Extrait à lire
--------------------------------------------------

En voyant la ville, Jésus pleura sur elle

Le sanctuaire Dominus Flevit, situé sur le flanc occidental du Mont des Oliviers, rappelle que Jésus pleura en contemplant Jérusalem.

Grande baie vitrée ouverte sur la Vieille Ville à l’abside de l’église. Photo : Antón 17 (Wikimedia Commons)

— Source inépuisable de vie que la Passion de Jésus.

Parfois, revit en nous l’élan joyeux qui conduisit le Seigneur à Jérusalem, parfois, la douleur de l’agonie qui s’est terminée sur le Calvaire... Ou la gloire de son triomphe sur la mort et sur le péché. Mais il s’agit toujours, toujours ! de l’amour — joyeux, douloureux, glorieux — du Cœur de Jésus-Christ. ( Vía Crucis, XIV ème station, n. 3.)

--------------------------------------------------

Jeu de données
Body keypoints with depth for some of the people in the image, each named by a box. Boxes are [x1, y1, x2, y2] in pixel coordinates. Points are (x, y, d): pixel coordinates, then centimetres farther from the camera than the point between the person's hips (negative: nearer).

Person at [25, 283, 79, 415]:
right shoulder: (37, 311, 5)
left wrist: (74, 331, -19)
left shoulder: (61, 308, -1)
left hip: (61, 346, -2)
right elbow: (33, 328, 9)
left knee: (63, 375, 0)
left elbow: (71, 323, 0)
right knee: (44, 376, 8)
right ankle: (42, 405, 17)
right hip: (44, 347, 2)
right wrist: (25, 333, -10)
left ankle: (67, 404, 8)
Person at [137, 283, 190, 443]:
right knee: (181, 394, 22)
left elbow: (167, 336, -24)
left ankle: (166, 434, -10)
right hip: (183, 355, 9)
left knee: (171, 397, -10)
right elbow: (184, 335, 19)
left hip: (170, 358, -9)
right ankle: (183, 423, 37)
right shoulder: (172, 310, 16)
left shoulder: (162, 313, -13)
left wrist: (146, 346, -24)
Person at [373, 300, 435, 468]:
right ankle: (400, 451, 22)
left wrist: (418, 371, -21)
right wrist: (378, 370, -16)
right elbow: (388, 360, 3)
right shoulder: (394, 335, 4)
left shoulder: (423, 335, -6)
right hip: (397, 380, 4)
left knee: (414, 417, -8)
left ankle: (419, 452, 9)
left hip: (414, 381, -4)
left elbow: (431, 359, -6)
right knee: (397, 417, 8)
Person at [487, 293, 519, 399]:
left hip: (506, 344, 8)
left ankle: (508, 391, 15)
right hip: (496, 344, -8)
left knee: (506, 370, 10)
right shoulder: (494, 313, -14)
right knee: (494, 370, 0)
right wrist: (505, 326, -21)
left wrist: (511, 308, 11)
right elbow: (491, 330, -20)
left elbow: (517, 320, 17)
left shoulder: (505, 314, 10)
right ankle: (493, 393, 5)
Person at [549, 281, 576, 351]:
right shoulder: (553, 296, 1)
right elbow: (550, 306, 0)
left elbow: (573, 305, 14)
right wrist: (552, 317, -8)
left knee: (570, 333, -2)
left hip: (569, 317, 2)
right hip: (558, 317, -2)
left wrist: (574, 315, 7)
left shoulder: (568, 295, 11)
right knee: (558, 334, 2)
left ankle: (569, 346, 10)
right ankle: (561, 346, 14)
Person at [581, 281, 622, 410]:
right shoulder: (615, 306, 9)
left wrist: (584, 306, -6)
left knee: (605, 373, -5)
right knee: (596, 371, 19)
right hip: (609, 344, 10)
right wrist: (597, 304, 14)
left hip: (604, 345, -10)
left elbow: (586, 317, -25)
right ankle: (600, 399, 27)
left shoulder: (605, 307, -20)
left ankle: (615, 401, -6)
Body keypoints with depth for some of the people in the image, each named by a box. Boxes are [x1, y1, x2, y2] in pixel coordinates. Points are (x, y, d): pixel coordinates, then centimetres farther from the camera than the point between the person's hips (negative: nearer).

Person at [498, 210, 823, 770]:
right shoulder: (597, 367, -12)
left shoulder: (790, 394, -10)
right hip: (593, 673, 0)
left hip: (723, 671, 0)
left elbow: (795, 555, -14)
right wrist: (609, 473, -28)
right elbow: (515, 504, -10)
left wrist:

--------------------------------------------------

Pistes de travail
1 – Restituez fidèlement le passage de l'extrait sur le sanctuaire Dominus Flevit compris entre « En voyant la » et « en contemplant Jérusalem. », bornes incluses.
2 – Rédigez la suite de l'extrait sur le sanctuaire Dominus Flevit en reprenant après sa dernière phrase.
Ce matériel provient d'une autre source que l'extrait.

Corrigé
1 –
En voyant la ville, Jésus pleura sur elle

Le sanctuaire Dominus Flevit, situé sur le flanc occidental du Mont des Oliviers, rappelle que Jésus pleura en contemplant Jérusalem.

2 –
Nous contemplons cet amour infini de Jésus dès le début du mystère pascal, alors qu’il s’apprête à faire son entrée messianique dans la cité de David, en arrivant par le chemin de Béthanie et Betfagé. Les évangélistes racontent comment Jésus envoya deux disciples dans un village tout proche pour détacher un petit âne sur lequel ils firent monter le Seigneur. Et tandis qu’il dévalait le flanc du mont des Oliviers, parmi les acclamations de la foule, en voyant la ville, il pleura sur elle et dit:

«— Si toi aussi, au moins en ce jour qui t'est donné, tu connaissais les choses qui appartiennent à ta paix ! Mais maintenant elles sont cachées à tes yeux. Il viendra sur toi des jours où tes ennemis t'environneront de tranchées, t'enfermeront, et te serreront de toutes parts; ils te détruiront, toi et tes enfants au milieu de toi, et ils ne laisseront pas en toi pierre sur pierre, parce que tu n'as pas connu le temps où tu as été visitée (Lc 19, 41-44).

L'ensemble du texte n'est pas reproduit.